Though there is no cure for psoriasis, there are treatments available, including a controlled diet, nutritional supplements, oils and drugs.
In the first three years after being diagnosed, Viscosi took an immunosupressant and chemotherapy drugs, but they caused more side-effects than results, so he switched to less aggressive treatments. Viscosi said his psoriasis was mild, but the arthritis — and the drugs he took for it — caused him to go onto disability in 2001.
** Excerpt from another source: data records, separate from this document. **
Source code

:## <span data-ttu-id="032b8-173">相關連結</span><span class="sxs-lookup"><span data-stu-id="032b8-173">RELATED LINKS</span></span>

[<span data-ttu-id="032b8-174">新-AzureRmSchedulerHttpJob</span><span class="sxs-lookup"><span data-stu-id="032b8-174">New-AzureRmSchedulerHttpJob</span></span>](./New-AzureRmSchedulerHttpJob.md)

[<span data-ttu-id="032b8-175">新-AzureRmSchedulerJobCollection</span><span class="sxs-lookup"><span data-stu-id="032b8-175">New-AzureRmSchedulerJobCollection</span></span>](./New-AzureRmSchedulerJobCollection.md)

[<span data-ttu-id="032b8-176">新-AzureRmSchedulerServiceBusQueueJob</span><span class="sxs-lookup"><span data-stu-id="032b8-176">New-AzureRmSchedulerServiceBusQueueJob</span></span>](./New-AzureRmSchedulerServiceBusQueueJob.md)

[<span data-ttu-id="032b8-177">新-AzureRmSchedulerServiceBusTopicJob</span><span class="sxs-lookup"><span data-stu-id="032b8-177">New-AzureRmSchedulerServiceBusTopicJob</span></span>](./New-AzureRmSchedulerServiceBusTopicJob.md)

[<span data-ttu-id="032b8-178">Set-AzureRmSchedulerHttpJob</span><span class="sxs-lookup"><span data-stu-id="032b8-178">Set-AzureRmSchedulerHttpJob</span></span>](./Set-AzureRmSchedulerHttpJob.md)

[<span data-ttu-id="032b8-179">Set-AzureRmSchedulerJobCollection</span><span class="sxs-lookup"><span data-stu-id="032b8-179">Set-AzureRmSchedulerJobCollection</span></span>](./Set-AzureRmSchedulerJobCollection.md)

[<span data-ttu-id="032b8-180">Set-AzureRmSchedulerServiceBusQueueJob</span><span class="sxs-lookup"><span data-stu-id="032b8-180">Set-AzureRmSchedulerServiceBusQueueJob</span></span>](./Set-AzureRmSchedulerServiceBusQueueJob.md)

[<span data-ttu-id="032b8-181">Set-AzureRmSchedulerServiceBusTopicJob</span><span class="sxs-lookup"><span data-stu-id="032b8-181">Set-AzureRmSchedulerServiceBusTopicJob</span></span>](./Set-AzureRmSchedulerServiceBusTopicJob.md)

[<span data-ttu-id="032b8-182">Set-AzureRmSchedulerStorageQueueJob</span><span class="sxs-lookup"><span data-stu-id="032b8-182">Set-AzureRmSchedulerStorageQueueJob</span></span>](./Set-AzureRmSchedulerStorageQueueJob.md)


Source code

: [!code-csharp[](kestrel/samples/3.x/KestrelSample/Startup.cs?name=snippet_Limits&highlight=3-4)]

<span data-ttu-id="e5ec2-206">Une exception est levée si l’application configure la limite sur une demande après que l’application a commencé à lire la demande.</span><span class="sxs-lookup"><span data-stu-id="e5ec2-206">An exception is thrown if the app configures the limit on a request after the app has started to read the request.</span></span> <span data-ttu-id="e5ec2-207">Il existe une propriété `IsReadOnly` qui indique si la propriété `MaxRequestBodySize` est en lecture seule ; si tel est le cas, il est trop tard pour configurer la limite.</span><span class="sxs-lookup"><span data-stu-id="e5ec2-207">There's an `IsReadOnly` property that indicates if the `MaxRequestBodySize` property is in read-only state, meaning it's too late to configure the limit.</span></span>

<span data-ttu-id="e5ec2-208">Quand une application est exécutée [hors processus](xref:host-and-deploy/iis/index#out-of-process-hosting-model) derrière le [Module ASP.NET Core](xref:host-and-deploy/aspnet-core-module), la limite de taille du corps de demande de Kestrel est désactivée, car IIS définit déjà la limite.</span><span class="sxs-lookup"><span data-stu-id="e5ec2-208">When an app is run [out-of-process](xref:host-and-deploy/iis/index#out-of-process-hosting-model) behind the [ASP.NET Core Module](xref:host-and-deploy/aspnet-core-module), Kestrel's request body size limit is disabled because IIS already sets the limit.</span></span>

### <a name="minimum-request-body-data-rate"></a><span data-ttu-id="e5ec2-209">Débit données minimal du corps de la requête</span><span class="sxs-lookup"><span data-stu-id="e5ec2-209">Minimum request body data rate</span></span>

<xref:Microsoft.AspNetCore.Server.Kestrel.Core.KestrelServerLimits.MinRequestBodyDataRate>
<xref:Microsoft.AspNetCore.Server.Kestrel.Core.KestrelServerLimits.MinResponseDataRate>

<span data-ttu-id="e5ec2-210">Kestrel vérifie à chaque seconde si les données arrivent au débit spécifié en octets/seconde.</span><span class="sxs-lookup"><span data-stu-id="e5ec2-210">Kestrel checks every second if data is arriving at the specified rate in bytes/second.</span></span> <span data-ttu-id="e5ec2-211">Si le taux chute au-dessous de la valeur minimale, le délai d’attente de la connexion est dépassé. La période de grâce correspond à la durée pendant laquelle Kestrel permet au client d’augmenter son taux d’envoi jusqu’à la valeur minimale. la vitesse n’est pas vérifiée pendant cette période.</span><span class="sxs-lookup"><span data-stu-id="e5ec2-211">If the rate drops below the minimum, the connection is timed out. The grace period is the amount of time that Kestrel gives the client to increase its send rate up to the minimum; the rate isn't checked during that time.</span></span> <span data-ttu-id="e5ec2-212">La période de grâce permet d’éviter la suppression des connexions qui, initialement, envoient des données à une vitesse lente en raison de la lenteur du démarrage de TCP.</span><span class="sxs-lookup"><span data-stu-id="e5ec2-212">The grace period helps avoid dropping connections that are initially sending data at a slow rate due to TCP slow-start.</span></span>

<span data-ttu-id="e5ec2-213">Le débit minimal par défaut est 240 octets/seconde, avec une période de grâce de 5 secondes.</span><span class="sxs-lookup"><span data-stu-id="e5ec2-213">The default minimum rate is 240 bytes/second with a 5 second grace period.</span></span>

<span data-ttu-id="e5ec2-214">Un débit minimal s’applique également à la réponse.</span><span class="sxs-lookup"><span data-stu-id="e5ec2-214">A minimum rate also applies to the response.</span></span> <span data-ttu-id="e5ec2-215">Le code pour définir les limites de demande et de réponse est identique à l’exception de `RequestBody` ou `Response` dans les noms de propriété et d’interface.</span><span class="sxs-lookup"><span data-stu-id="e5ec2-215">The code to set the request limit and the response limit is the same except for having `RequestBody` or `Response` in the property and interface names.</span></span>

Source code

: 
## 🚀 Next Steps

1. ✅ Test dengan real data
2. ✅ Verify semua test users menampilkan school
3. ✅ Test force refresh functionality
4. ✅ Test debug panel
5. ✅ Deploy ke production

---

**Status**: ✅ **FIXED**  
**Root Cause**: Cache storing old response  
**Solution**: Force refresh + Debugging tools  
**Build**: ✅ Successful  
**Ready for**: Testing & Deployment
In early 2007, Viscosi entered into a five-year clinical trial of Stelara for plaque psoriasis, hoping it would also address the arthritis, since both conditions are linked by a high amount of a certain blood factor.
The trial was conducted in California by Therapeutics Clinical Research (TCR). In a matter of a few months, Stelara cleared Viscosi’s skin, but didn’t reduce his psoriatic arthritis.
Then in late 2007, Viscosi dropped out of the trial under his doctor’s recommendation, because an electrocardiogram detected something wrong with Viscosi’s heart.
In February 2008, tiny red spots, guttate psoriasis, appeared all over Viscosi’s body. By March 2008, the spots had grown much larger.
By May 1, 2008, Viscosi said he had called TCR several times and had sent letters with pictures showing his condition, but received no replies.
On May 15, 2008, he was admitted to a hospital for the first time. He had developed infections all over his body, caused by cracked skin, which bled constantly.
By August 2008, Viscosi was clinging to life, with about 90 percent of his body covered in sores and with nearly no skin left. He had to lay in bed for 20 hours a day, covered in towels wet with sterile saline to keep his fever down and avoid shock and kidney failure due to dehydration.
Around that time, three TCR doctors — research coordinator Barbara Doyle, staff physician Sandra Adsit and the company’s owner — examined Viscosi and told him his condition had nothing to do with Stelara, though they never took skin tissue or blood samples, he said.
The Garden Island contacted TCR over the phone and sent them questions via email, which were never answered despite several requests.
Stelara FDA approved
Since its first approval, Stelara went through several label revisions by the FDA.
Recently, it was approved to treat an additional condition, arthritis.
On Sept. 20 the FDA approved the drug to treat psoriatic arthritis, a joint inflammation that attacks about 30 percent of people with psoriasis, and the main reason Viscosi entered the clinical trial.
The drug’s producer is Janssen Biotech.
Janssen Medical Affairs Vice President Cindy Guzzo, in press release Sept. 23, praised the safety and efficacy of Stelara, calling it “a meaningful new option” for psoriatic arthritis patients.
Brian Kenney, director of public affairs at Janssen Global Services, told The Garden Island that Stelara demonstrated efficacy and safety in one of the largest clinical development programs ever conducted for a “biologic therapy” in the treatment of moderate to severe plaque psoriasis.
A biological therapy is a treatment with substances made from living organisms, according to the National Cancer Institute. Some biological therapies stimulate or suppress the immune system to help the body fight cancer, infection and other diseases.
Kenney said it would be “inappropriate” for the company to comment on Viscosi’s medical condition, but said that the drug has a track record of testing success.
“We have accumulated five years of efficacy and safety data,” Kenney said. “Stelara continues to demonstrate a positive safety profile, as demonstrated in the clinical trials.”
But to Viscosi, the drug is neither safe nor efficient.
The clinical trial Viscosi entered was to treat plaque psoriasis, which used to cover 10 to 15 percent of his body. He’d hoped Stelara would target psoriatic arthritis, a condition which made him go on disability.
He said Stelara had no effect on his arthritis, and once he dropped the trial, five other types of psoriasis developed all over his body.